Researchers conducted a retrospective analysis of 182 continent reconstruction procedures performed on paediatric and adolescent patients who were, at most, 20 years of age. Primary outcomes included the duration of admission to intensive care or to the hospital, as well as complications and the need for readmissions within 30 days.
Majority of the participants (62.6 percent; n=114) were of normal body mass index (BMI), while 15.4 percent (n=28) and 13.2 percent (n=24) were obese and overweight, respectively. More than a quarter (28.6 percent; n=52) had any level of obesity, as determined by age-appropriate BMI z-scores.
Overall, participants had to spend a median of 1.0 day in intensive care and 11.0 days hospitalized. Length of hospitalization was shortest in the underweight group (10.5 days), but no significant effect was reported according to BMI groups. Median intensive care stay was the same across BMI categories.
The same was true for the overall rate of 30-day readmissions (14.3 percent; n=26).
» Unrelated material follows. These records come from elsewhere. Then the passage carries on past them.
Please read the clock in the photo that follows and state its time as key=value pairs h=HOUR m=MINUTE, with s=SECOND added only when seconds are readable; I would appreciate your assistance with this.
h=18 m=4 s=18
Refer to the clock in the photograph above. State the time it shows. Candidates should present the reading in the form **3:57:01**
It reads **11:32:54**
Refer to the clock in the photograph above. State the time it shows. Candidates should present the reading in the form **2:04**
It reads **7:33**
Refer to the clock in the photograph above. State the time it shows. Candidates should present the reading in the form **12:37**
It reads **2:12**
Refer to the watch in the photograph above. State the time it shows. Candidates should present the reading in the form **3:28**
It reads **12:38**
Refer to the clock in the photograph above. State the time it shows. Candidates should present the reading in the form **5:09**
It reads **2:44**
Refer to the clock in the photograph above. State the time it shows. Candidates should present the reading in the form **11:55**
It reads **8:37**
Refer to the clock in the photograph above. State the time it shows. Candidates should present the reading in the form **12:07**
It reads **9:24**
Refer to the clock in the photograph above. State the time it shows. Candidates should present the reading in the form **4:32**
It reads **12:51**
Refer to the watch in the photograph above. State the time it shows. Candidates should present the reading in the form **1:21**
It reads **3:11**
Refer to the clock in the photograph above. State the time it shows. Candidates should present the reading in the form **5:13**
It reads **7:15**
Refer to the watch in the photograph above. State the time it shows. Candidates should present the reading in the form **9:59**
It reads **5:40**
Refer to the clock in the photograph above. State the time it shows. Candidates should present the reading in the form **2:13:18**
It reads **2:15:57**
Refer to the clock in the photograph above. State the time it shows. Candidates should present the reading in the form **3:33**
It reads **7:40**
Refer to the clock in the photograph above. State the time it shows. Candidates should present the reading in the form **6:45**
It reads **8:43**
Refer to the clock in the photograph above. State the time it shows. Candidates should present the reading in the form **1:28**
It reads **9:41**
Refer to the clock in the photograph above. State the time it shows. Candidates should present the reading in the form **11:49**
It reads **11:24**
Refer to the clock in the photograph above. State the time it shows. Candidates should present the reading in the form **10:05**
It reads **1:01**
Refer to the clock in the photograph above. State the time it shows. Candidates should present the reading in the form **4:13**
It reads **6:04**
This was highest among those with normal (18.4 percent) and obese (10.7 percent) BMI and lowest in the underweight group, where no such case was reported. Among-group discrepancies failed to meet significance (p=0.06).
Complications likewise occurred at similar frequencies among BMI categories: underweight (31.3 percent), normal (45.6 percent), overweight (33.3 percent) and obese (39.3 percent; p=0.53). Disaggregating into the different types of complications did not change the principal findings.